Rénovation du Palais de justice de Paris : l’État, ce mauvais contremaître

Écrit par Fabrice Durtal
palais justice paris © dvlcom - www.dvlcom.co.uk /Shutterstock

Tatillonnes, les normes imposées par l’Inspection du travail et l’imprévoyance de l’Etat font encore déraper la rénovation de l’ancien Palais de justice de plusieurs millions d’euros.

Souhaitable, puisque ce bâtiment abrite notamment la Sainte-Chapelle que Saint Louis fit édifier afin d’abriter la Sainte Couronne d’épines, la rénovation de l’ancien Palais de justice situé sur l’Ile de la Cité est en train de virer à la gabegie financière.

Selon les informations du magazine Challenges, la facture du chantier de rénovation de ce vaste bâtiment construit entre le XIIIe et le XIVe siècle était initialement estimée à 64 millions d’euros.

Elle vient de déraper de près de 4 millions supplémentaires pour se conformer à « la nouvelle doctrine de l’inspection du travail », selon les mots de l’Agence publique pour l’immobilier de la Justice (APIJ), organisme dépendant du ministère de la Justice et qui finance ces travaux avec de l’argent public.

Cette « nouvelle doctrine » serait notamment plus à cheval sur les normes concernant le plomb et des risques de contamination encourus par les ouvriers présents sur le chantier.

Ces normes anti-plomb tournent parfois à l’ubuesque : les ouvriers ont, rapporte Challenges, par exemple interdiction de se toucher le visage sur le chantier pour éviter que du plomb s’insère dans leurs voies respiratoires.

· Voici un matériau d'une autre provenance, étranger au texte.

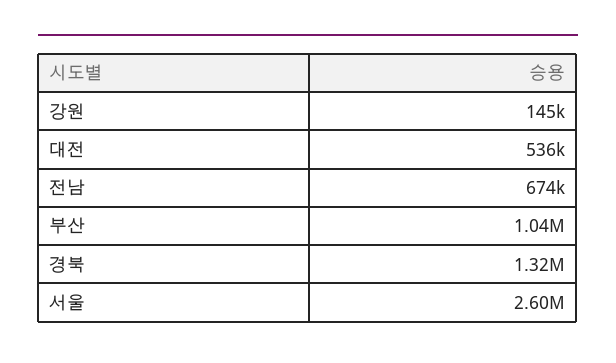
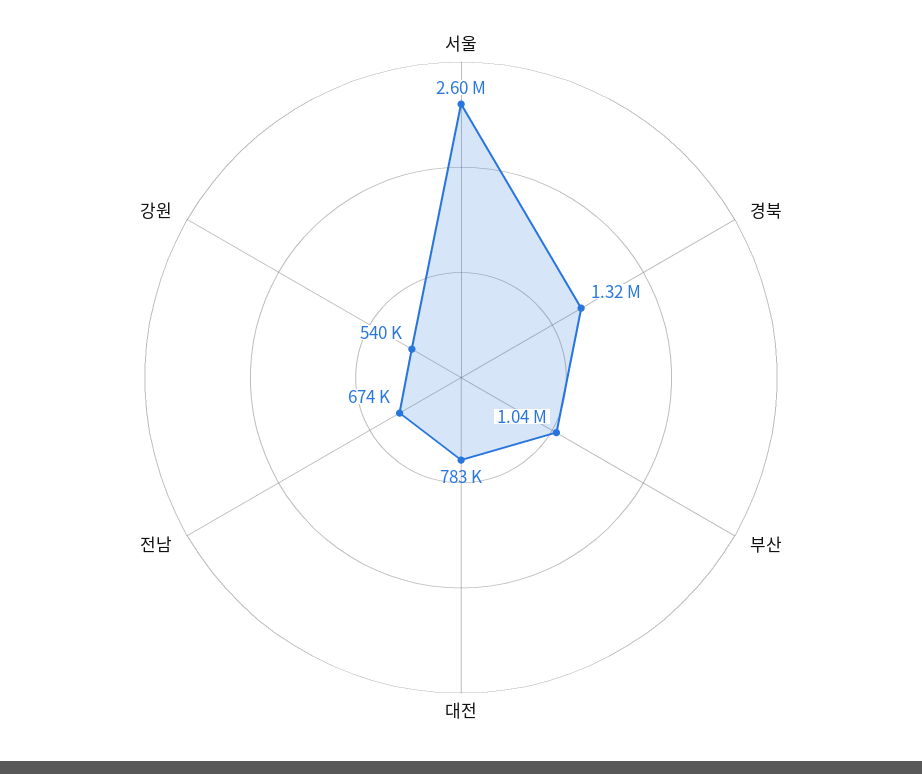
강원: 145000 -> 540000
대전: 536000 -> 783000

Idem, de crainte que la fumée d’une cigarette se gorge de plomb, il est interdit de fumer sur le chantier. Les ouvriers qui sortent pour en griller une, sont censés se doucher avant de se remettre au boulot…

Combien de nouveaux dérapages d’ici la fin la rénovation du Palais de justice de Paris ?

Initialement prévu pour la fin 2024, les travaux (l’autorisation de travaux au titre des monuments historiques a été délivrée en octobre 2023) pourraient finalement déborder sur 2025. Des études architecturales pour la valorisation de la cour de la Sainte-Chapelle démarreront en 2024. L’État sera vraisemblablement obligé de remettre au pot pour boucler le chantier.

Ce gaspillage d’argent public, lié à un manque de vision d’ensemble, avait pourtant été pointé du doigt par l’Agence publique pour l’immobilier de la Justice.

Dès 2021, elle redoutait « que l’absence de vision globale ne conduise à des choix malheureux et expose l’État à des dérives budgétaires (…) » en remarquant « que le montant des travaux à réaliser, qui était estimé à 140 millions d’euros en mars 2016, est aujourd’hui de 352 millions d’euros pour la rénovation d’une seule moitié du Palais ».

L’APIJ recommandait d’établir un schéma directeur global du projet de réhabilitation du Palais de l’Ile-de-la-Cité pour la période 2021-2050, un préalable permettant aussi de mieux répondre aux obligations environnementales.

L’Etat n’a pas tenu compte des recommandations de ses propres services. Résultat, c’est au contribuable de boucher les trous.

Ici et ailleurs puisque la construction d’un nouveau Palais de justice dans le nouveau quartier Clichy-Batignolles a coûté 2,3 milliards d’euros.

Effectuée dans le cadre d’un Partenariat public privé (PPP), cette opération immobilière réalisée par le groupe Bouygues, lui assurera des rentrées annuelles de 86 millions d’euros annuels jusqu’au terme du contrat… en 2045.